■ **LESETEXT**
# # # # # # #

Denn gegen solche nervösen Herzbeschwerden setzt man die oberirdischen Teile der dekorativen Heilpflanze erfolgreich seit dem Mittelalter ein; Gespann war das damalige deutsche Wort für Krampf. Bekannt war der aus Sibirien eingewanderte bis zu 1,50 Meter hohe Lippenblüter mit der bis zu 10 cm langen haarigen Blütenkrone schon vor unserer Zeitrechnung. Allerdings empfahlen Theophrastos von Eresos und Dioskurides den Löwenschweif (siehe botanischer Name; griech. leon = Löwe, oura = Schweif!) seit dem 4. Jahrhundert v. Chr. nur gegen Magenleiden. Dass die Pflanze auch als Herzkräutel  taugt, erwähnte erstmals Johann Wonnecke von Kaub 1485 in seinem Buch Gart der gesuntheit und nannte es daher Cordiaca (cor = lat. Herz). Ab diesem Zeitpunkt wurde die Pflanze routinemäßig in Bauern- und Klostergärten kultiviert, was der Grund für heutige Wildvorkommen auf dörflichen Brachflächen und Viehweiden ist.

# # # # # # #

■ **IHRE AUFGABEN**
**1)** Fassen Sie den Absatz, der mit „Denn gegen solche nervösen Herzbeschwerden“ beginnt, als knappe Stichpunktliste zusammen. Behalten Sie dabei die wichtigsten Fakten aus dem Text über den Löwenschweif.
**2)** Schreiben Sie den Text über den Löwenschweif im Anschluss an seinen letzten Satz weiter.
Das anschließende Material steht für sich und gehört nicht zum Text über den Löwenschweif.

# # # # # # #

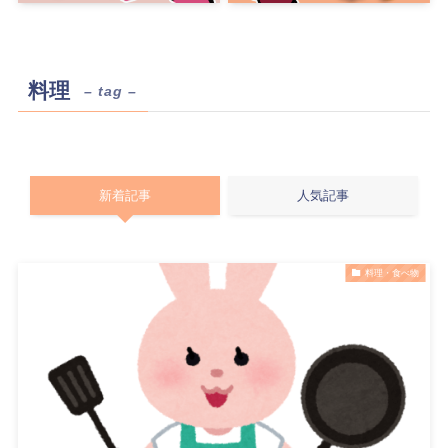
料理
– tag –
新着記事
人気記事
料理・食べ物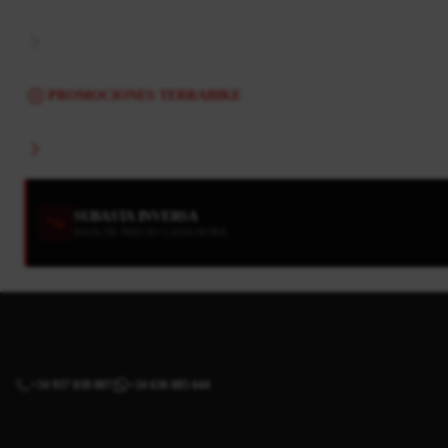
PROMOCIONES TERRABIKE
SUBASTA INVERSA
BAJA DE PRECIO CADA HORA
+34 937 838 007
+34 636 885 644
|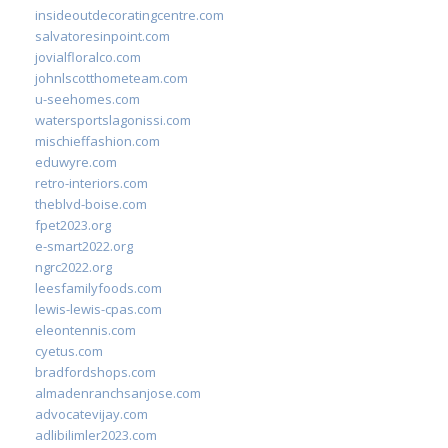
insideoutdecoratingcentre.com
salvatoresinpoint.com
jovialfloralco.com
johnlscotthometeam.com
u-seehomes.com
watersportslagonissi.com
mischieffashion.com
eduwyre.com
retro-interiors.com
theblvd-boise.com
fpet2023.org
e-smart2022.org
ngrc2022.org
leesfamilyfoods.com
lewis-lewis-cpas.com
eleontennis.com
cyetus.com
bradfordshops.com
almadenranchsanjose.com
advocatevijay.com
adlibilimler2023.com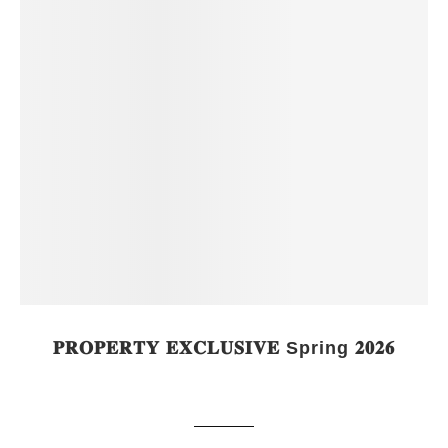
𝐏𝐑𝐎𝐏𝐄𝐑𝐓𝐘 𝐄𝐗𝐂𝐋𝐔𝐒𝐈𝐕𝐄 Spring 𝟐𝟎𝟐𝟔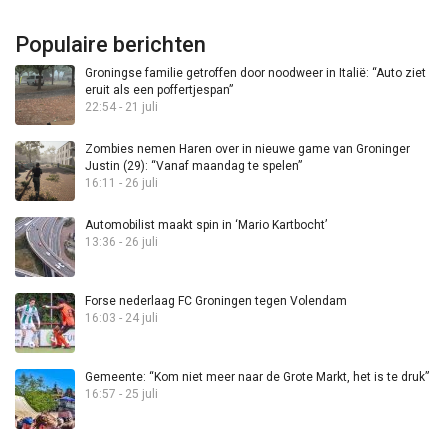
Populaire berichten
Groningse familie getroffen door noodweer in Italië: “Auto ziet
eruit als een poffertjespan”
22:54 - 21 juli
Zombies nemen Haren over in nieuwe game van Groninger
Justin (29): “Vanaf maandag te spelen”
16:11 - 26 juli
Automobilist maakt spin in ‘Mario Kartbocht’
13:36 - 26 juli
Forse nederlaag FC Groningen tegen Volendam
16:03 - 24 juli
Gemeente: “Kom niet meer naar de Grote Markt, het is te druk”
16:57 - 25 juli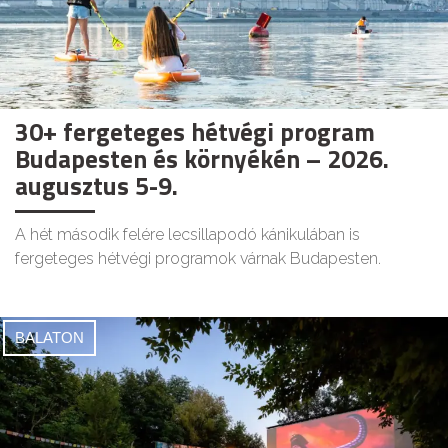
30+ fergeteges hétvégi program
Budapesten és környékén – 2026.
augusztus 5-9.
A hét második felére lecsillapodó kánikulában is
fergeteges hétvégi programok várnak Budapesten.
BALATON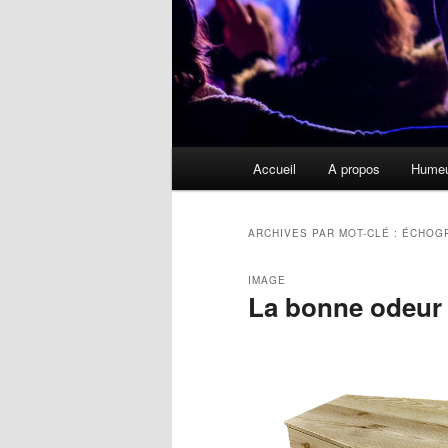
Menu
Accueil
A propos
Hume
principal
ARCHIVES PAR MOT-CLÉ :
ÉCHOG
IMAGE
La bonne odeur 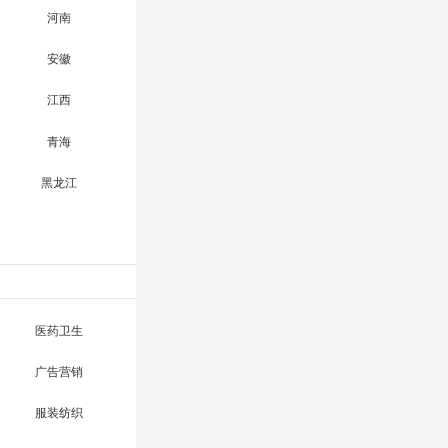
河南
安徽
江西
青海
黑龙江
医药卫生
广告营销
服装纺织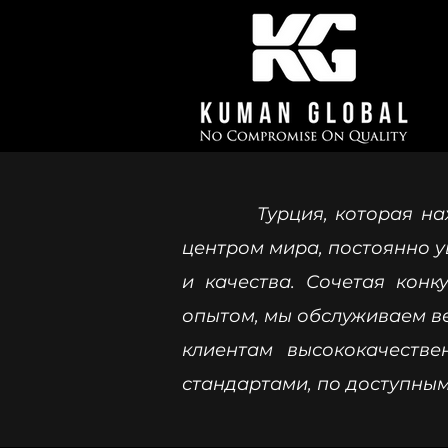
Турция, которая находит
центром мира, постоянно 
и качества. Сочетая кон
опытом, мы обслуживаем в
клиентам высококачеств
стандартами, по доступным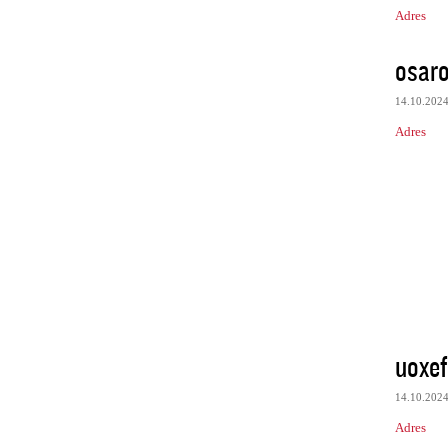
Adres
osaro
14.10.202
Adres
uoxef
14.10.202
Adres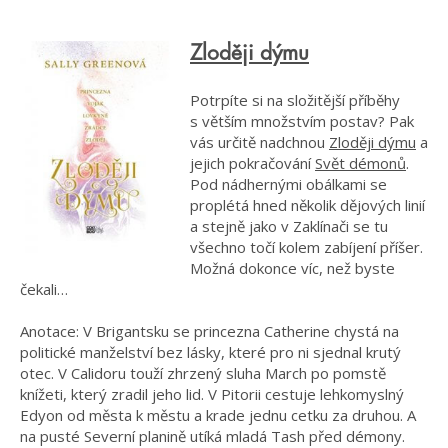
Zloději dýmu
Potrpíte si na složitější příběhy
s větším množstvím postav? Pak
vás určitě nadchnou
Zloději dýmu
a
jejich pokračování
Svět démonů
.
Pod nádhernými obálkami se
proplétá hned několik dějových linií
a stejně jako v Zaklínači se tu
všechno točí kolem zabíjení příšer.
Možná dokonce víc, než byste
čekali…
Anotace: V Brigantsku se princezna Catherine chystá na
politické manželství bez lásky, které pro ni sjednal krutý
otec. V Calidoru touží zhrzený sluha March po pomstě
knížeti, který zradil jeho lid. V Pitorii cestuje lehkomyslný
Edyon od města k městu a krade jednu cetku za druhou. A
na pusté Severní planině utíká mladá Tash před démony.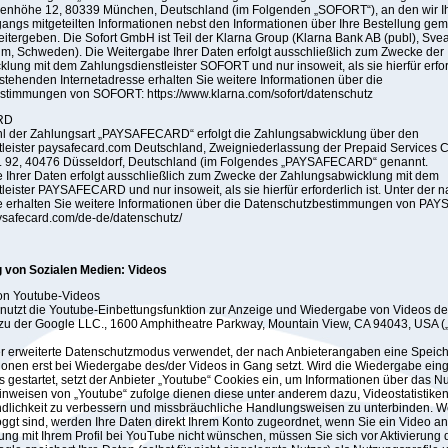
enhöhe 12, 80339 München, Deutschland (im Folgenden „SOFORT“), an den wir 
gangs mitgeteilten Informationen nebst den Informationen über Ihre Bestellung gemä
eitergeben. Die Sofort GmbH ist Teil der Klarna Group (Klarna Bank AB (publ), Sv
m, Schweden). Die Weitergabe Ihrer Daten erfolgt ausschließlich zum Zwecke der
lung mit dem Zahlungsdienstleister SOFORT und nur insoweit, als sie hierfür erford
stehenden Internetadresse erhalten Sie weitere Informationen über die
stimmungen von SOFORT: https://www.klarna.com/sofort/datenschutz
RD
hl der Zahlungsart „PAYSAFECARD“ erfolgt die Zahlungsabwicklung über den
tleister paysafecard.com Deutschland, Zweigniederlassung der Prepaid Services
tr. 92, 40476 Düsseldorf, Deutschland (im Folgendes „PAYSAFECARD“ genannt.
 Ihrer Daten erfolgt ausschließlich zum Zwecke der Zahlungsabwicklung mit dem
leister PAYSAFECARD und nur insoweit, als sie hierfür erforderlich ist. Unter der
se erhalten Sie weitere Informationen über die Datenschutzbestimmungen von P
ysafecard.com/de-de/datenschutz/
 von Sozialen Medien: Videos
n Youtube-Videos
nutzt die Youtube-Einbettungsfunktion zur Anzeige und Wiedergabe von Videos de
 zu der Google LLC., 1600 Amphitheatre Parkway, Mountain View, CA 94043, USA (
er erweiterte Datenschutzmodus verwendet, der nach Anbieterangaben eine Speic
ionen erst bei Wiedergabe des/der Videos in Gang setzt. Wird die Wiedergabe eing
 gestartet, setzt der Anbieter „Youtube“ Cookies ein, um Informationen über das N
nweisen von „Youtube“ zufolge dienen diese unter anderem dazu, Videostatistiken
ndlichkeit zu verbessern und missbräuchliche Handlungsweisen zu unterbinden. W
ggt sind, werden Ihre Daten direkt Ihrem Konto zugeordnet, wenn Sie ein Video a
ung mit Ihrem Profil bei YouTube nicht wünschen, müssen Sie sich vor Aktivierung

# # # # # # #

■ **LÖSUNGEN**
**1)**
- Die oberirdischen Teile werden seit dem Mittelalter erfolgreich gegen nervöse Herzbeschwerden eingesetzt. „Gespann“ war damals das deutsche Wort für Krampf.
- Die Pflanze ist ein aus Sibirien eingewanderter Lippenblüter. Sie wird bis zu 1,50 m hoch und hat eine haarige Blütenkrone von bis zu 10 cm Länge. Bekannt war sie schon vor unserer Zeitrechnung.
- Theophrastos von Eresos und Dioskurides empfahlen den Löwenschweif seit dem 4. Jahrhundert v. Chr. nur gegen Magenleiden. Der Name kommt von griech. leon (Löwe) und oura (Schweif).
- Johann Wonnecke von Kaub erwähnte 1485 in „Gart der gesuntheit“ erstmals die Wirkung aufs Herz. Er nannte die Pflanze deshalb Cordiaca (lat. cor = Herz).
- Seitdem wurde sie routinemäßig in Bauern- und Klostergärten angebaut. Daher stammen die heutigen Wildvorkommen auf dörflichen Brachflächen und Viehweiden.

**2)**
Wenig später rührten Pietro Mattioli, Paracelsus und Nicholas Culpeper das pulverisierte Kraut in Wein, sobald eine Patientin oder ein Patient über ein „zitterndes Herz“ klagte. Auch „melancholische Dämpfe“ vertreibe das Herzgespann und sorge so für ein fröhliches Gemüt. Leonhart Fuchs lobte es 1543 in seinem Kreutterbuch überschwänglich: „Herzgespann ist fürtrefflich gut zu dem Klopffen des Herzens. Item zu Krampf und lemung der Glider.“ Gleichzeitig verwendete man es als aromatisches Gewürz für Kartoffelgerichte und Quark sowie zum Grünfärben von Wolle.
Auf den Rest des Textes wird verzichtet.